Your instructions = Return the data exactly, apart from leaving out the pictures.

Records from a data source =
'''
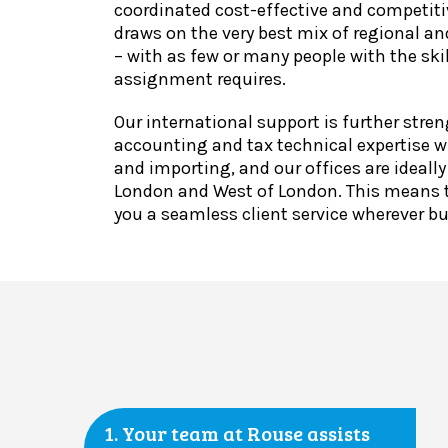
coordinated cost-effective and competiti
draws on the very best mix of regional an
– with as few or many people with the skil
assignment requires.
Our international support is further stre
accounting and tax technical expertise w
and importing, and our offices are ideally
London and West of London. This means t
you a seamless client service wherever b
1. Your team at Rouse assists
'''
Worked solution =
coordinated cost-effective and competiti
draws on the very best mix of regional an
– with as few or many people with the skil
assignment requires.
Our international support is further stre
accounting and tax technical expertise w
and importing, and our offices are ideally
London and West of London. This means t
you a seamless client service wherever b
1. Your team at Rouse assists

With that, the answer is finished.